INPUT
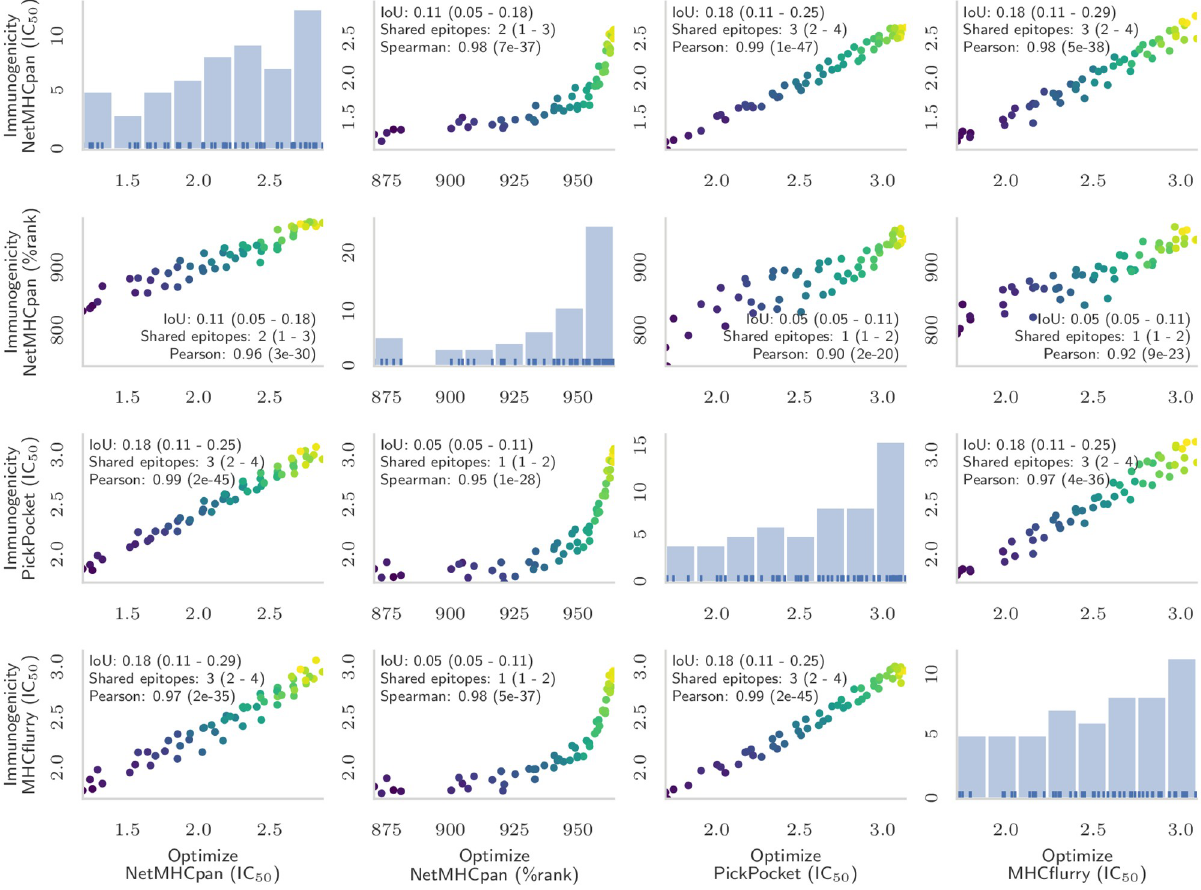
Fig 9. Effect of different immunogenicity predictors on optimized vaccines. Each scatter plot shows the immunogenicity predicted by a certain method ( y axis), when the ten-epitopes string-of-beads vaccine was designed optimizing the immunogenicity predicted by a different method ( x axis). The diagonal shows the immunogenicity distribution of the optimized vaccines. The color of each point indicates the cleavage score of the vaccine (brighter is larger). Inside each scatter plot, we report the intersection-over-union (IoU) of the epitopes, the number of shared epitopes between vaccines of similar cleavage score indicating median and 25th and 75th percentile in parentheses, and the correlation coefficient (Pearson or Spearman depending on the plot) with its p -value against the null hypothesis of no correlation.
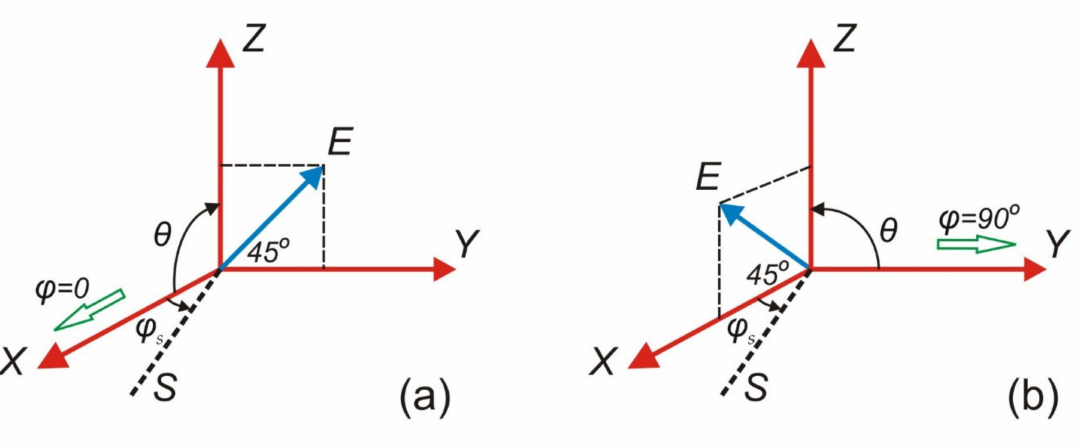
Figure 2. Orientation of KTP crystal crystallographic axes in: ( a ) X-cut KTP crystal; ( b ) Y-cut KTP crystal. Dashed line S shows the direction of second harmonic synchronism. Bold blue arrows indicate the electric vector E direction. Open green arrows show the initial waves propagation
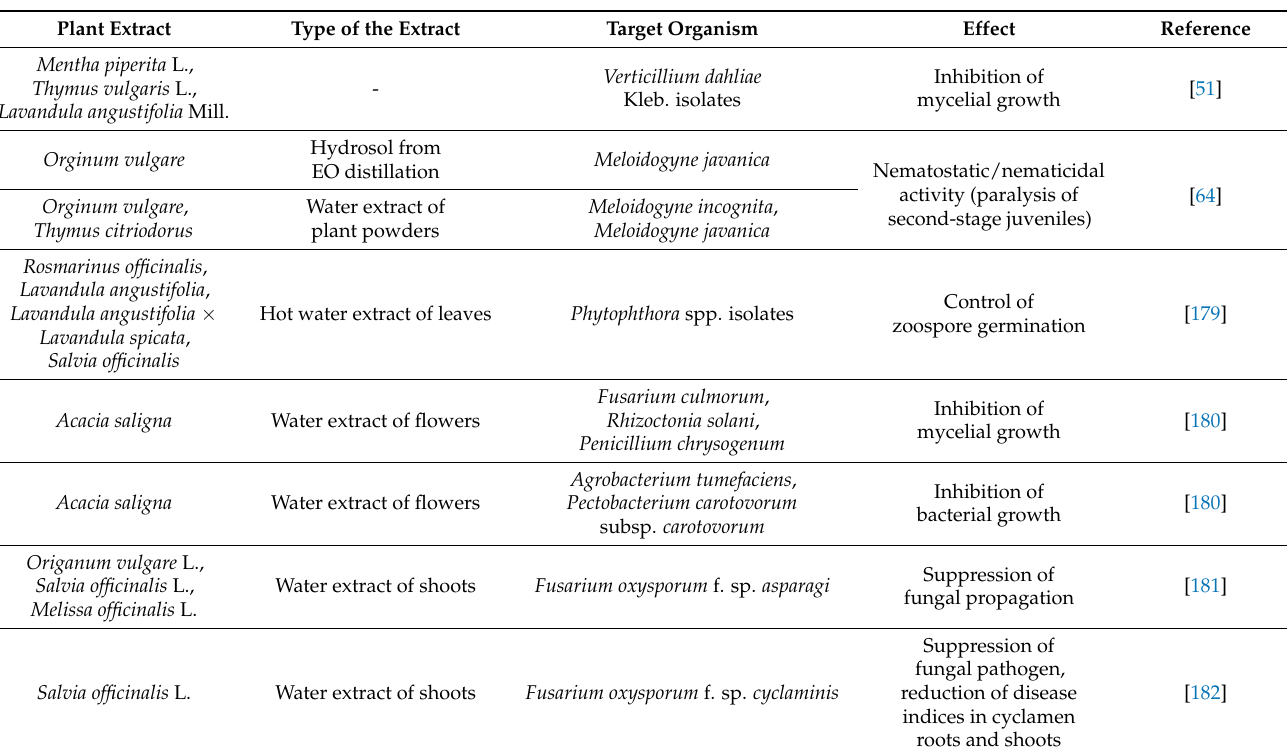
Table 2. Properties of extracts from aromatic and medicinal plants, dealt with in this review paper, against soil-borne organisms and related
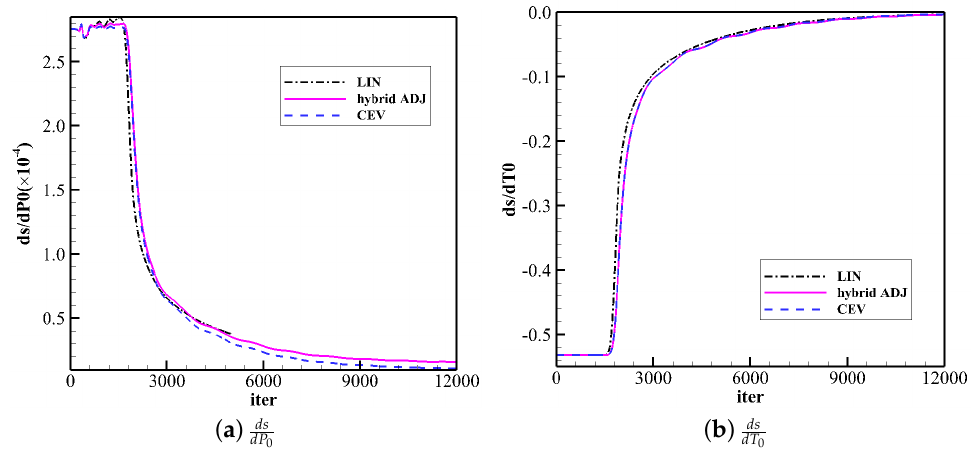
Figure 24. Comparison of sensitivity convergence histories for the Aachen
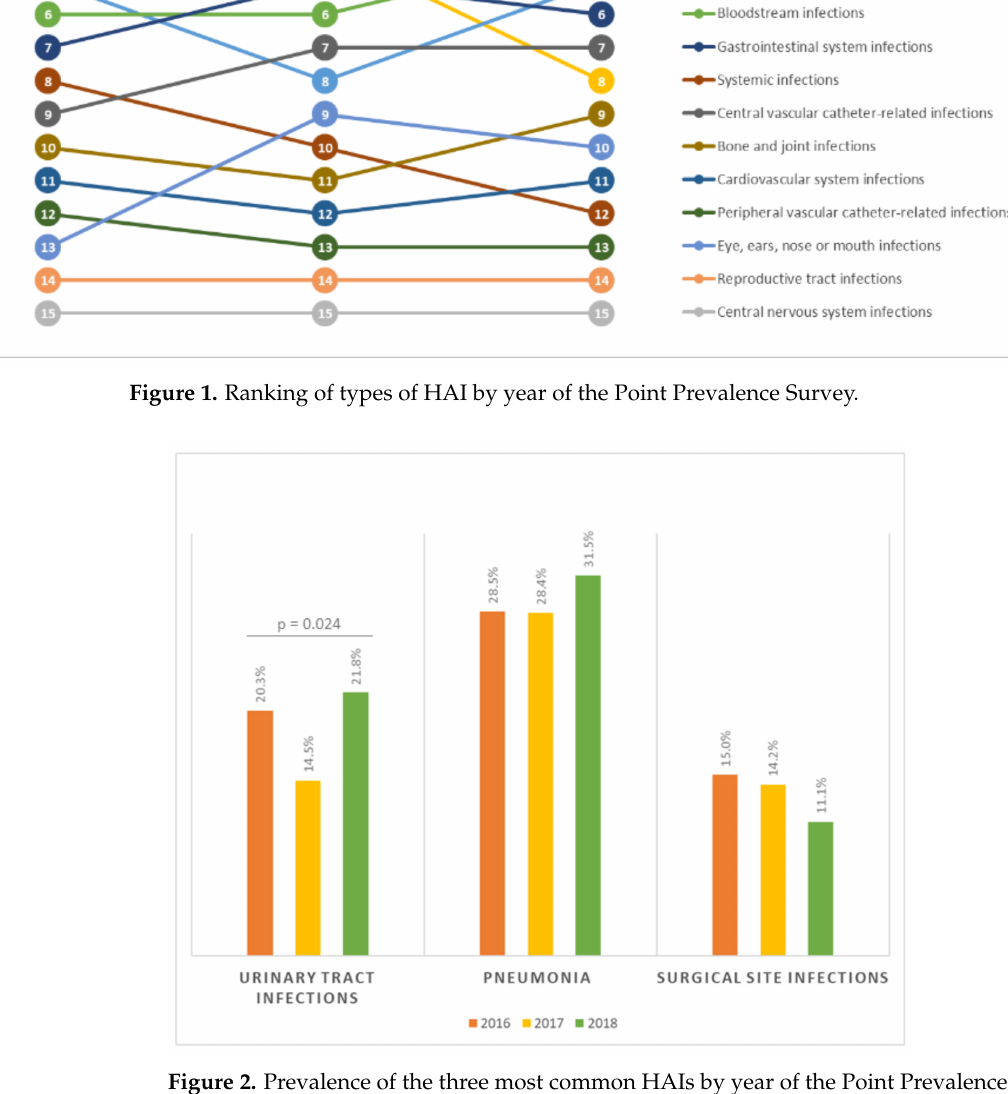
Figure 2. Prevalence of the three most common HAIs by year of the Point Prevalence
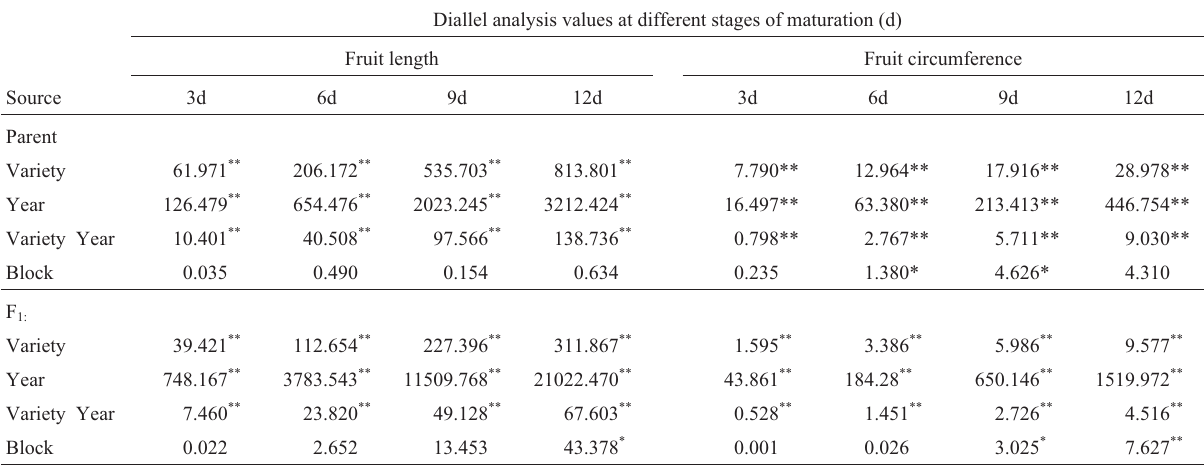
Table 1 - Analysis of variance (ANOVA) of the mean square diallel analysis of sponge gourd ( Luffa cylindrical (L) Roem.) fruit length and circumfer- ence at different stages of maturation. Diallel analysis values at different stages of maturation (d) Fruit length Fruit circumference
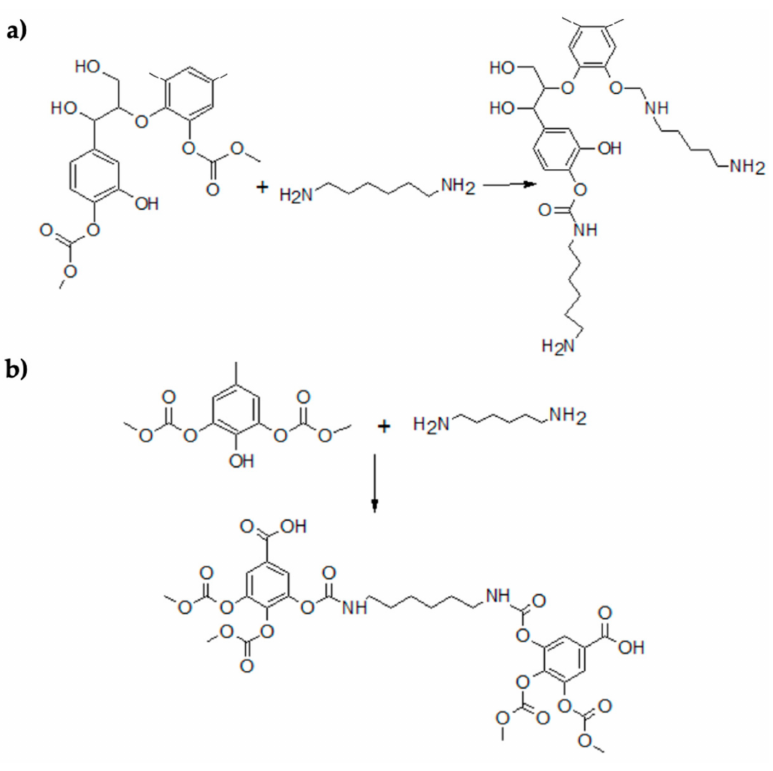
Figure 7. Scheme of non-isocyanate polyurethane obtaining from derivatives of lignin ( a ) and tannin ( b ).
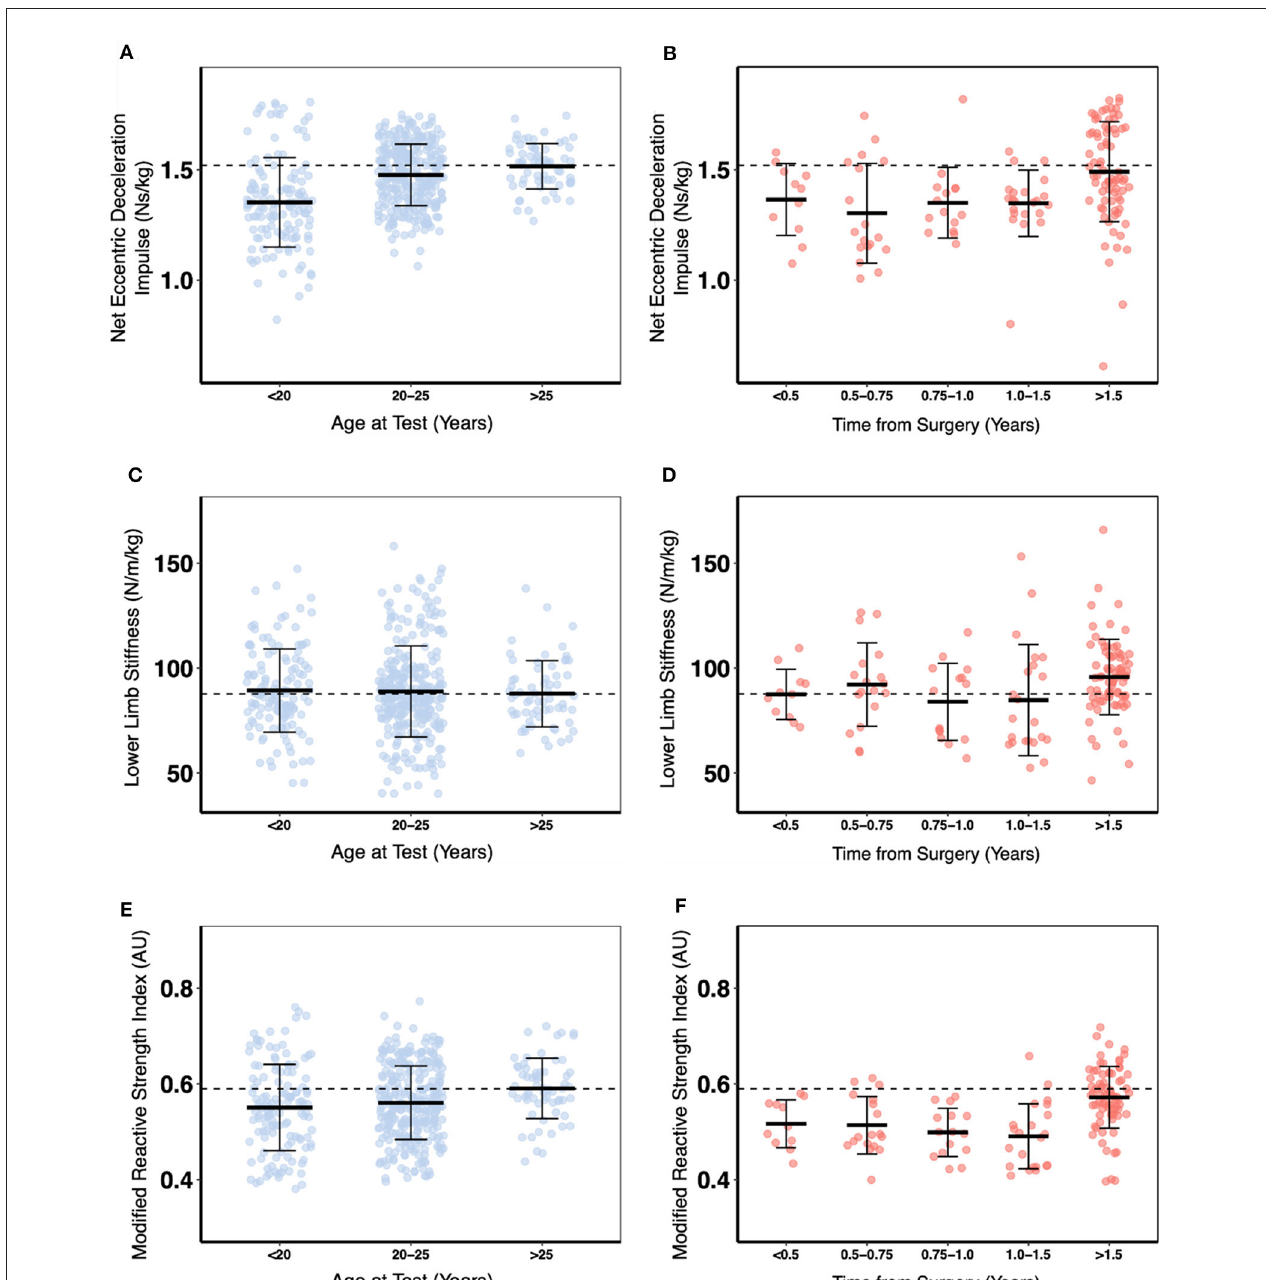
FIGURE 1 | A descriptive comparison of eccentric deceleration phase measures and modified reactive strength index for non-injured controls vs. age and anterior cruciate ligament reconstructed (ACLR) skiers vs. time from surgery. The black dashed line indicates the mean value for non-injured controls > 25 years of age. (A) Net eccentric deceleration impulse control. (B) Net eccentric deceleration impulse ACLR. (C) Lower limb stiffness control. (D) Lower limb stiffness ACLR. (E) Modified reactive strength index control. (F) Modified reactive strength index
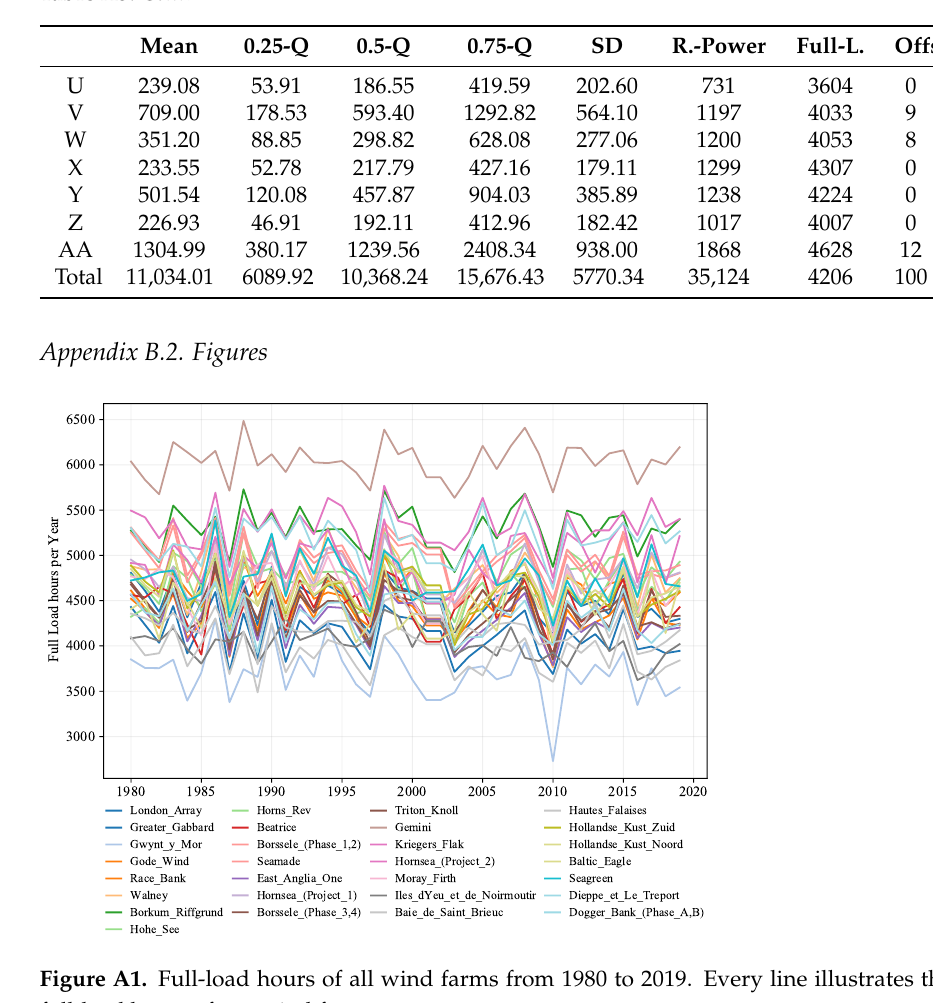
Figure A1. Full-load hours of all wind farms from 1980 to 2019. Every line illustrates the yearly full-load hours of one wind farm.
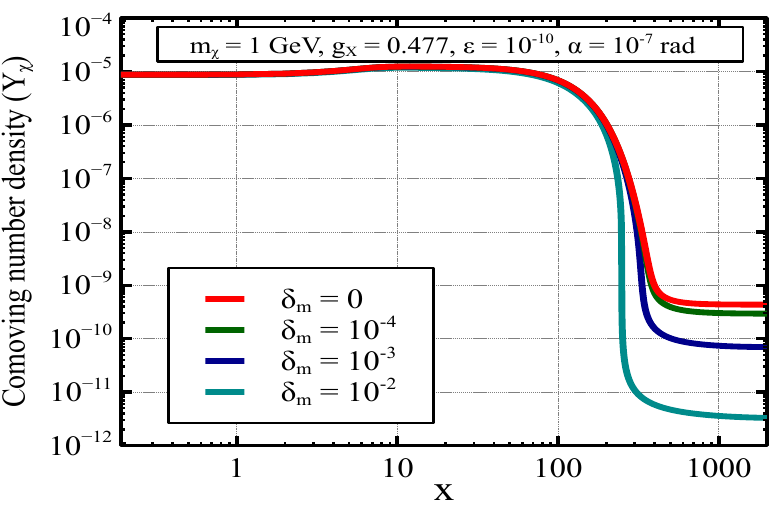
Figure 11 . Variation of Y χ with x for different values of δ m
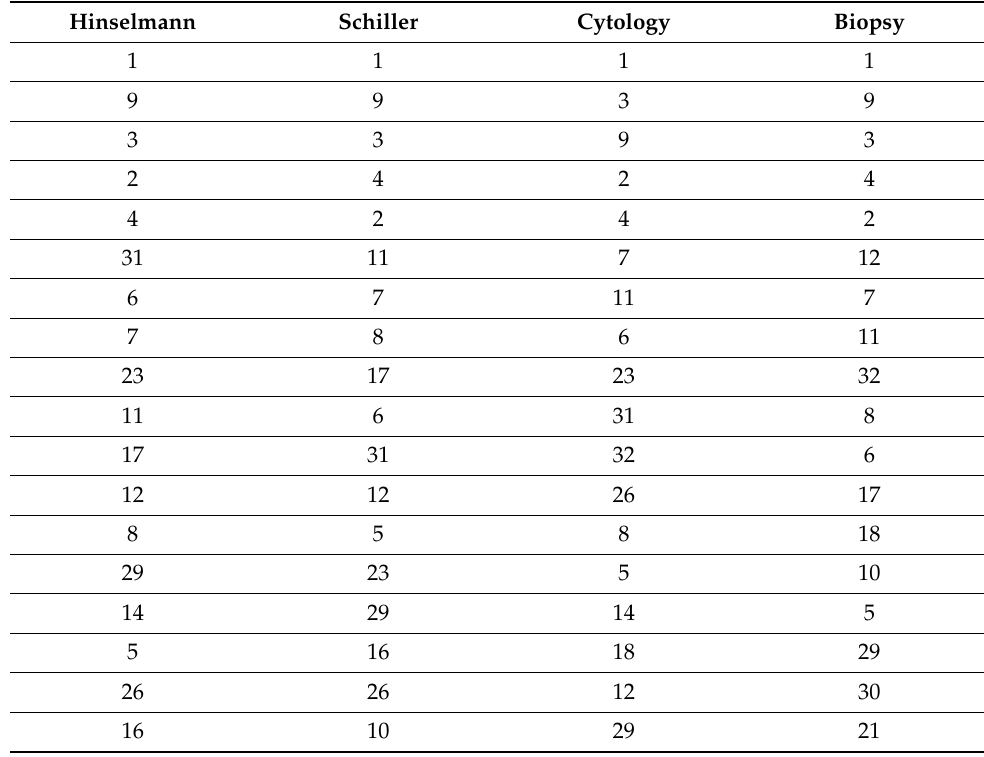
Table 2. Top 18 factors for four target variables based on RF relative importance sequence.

TASK STATEMENT
Would you return all the data exactly as given, minus the pictures?

PROBLEM SOLUTION
Fig 9. Effect of different immunogenicity predictors on optimized vaccines. Each scatter plot shows the immunogenicity predicted by a certain method ( y axis), when the ten-epitopes string-of-beads vaccine was designed optimizing the immunogenicity predicted by a different method ( x axis). The diagonal shows the immunogenicity distribution of the optimized vaccines. The color of each point indicates the cleavage score of the vaccine (brighter is larger). Inside each scatter plot, we report the intersection-over-union (IoU) of the epitopes, the number of shared epitopes between vaccines of similar cleavage score indicating median and 25th and 75th percentile in parentheses, and the correlation coefficient (Pearson or Spearman depending on the plot) with its p -value against the null hypothesis of no correlation.
Figure 2. Orientation of KTP crystal crystallographic axes in: ( a ) X-cut KTP crystal; ( b ) Y-cut KTP crystal. Dashed line S shows the direction of second harmonic synchronism. Bold blue arrows indicate the electric vector E direction. Open green arrows show the initial waves propagation
Table 2. Properties of extracts from aromatic and medicinal plants, dealt with in this review paper, against soil-borne organisms and related
Figure 24. Comparison of sensitivity convergence histories for the Aachen
Figure 2. Prevalence of the three most common HAIs by year of the Point Prevalence
Table 1 - Analysis of variance (ANOVA) of the mean square diallel analysis of sponge gourd ( Luffa cylindrical (L) Roem.) fruit length and circumfer- ence at different stages of maturation. Diallel analysis values at different stages of maturation (d) Fruit length Fruit circumference
Figure 7. Scheme of non-isocyanate polyurethane obtaining from derivatives of lignin ( a ) and tannin ( b ).
FIGURE 1 | A descriptive comparison of eccentric deceleration phase measures and modified reactive strength index for non-injured controls vs. age and anterior cruciate ligament reconstructed (ACLR) skiers vs. time from surgery. The black dashed line indicates the mean value for non-injured controls > 25 years of age. (A) Net eccentric deceleration impulse control. (B) Net eccentric deceleration impulse ACLR. (C) Lower limb stiffness control. (D) Lower limb stiffness ACLR. (E) Modified reactive strength index control. (F) Modified reactive strength index
Figure A1. Full-load hours of all wind farms from 1980 to 2019. Every line illustrates the yearly full-load hours of one wind farm.
Figure 11 . Variation of Y χ with x for different values of δ m
Table 2. Top 18 factors for four target variables based on RF relative importance sequence.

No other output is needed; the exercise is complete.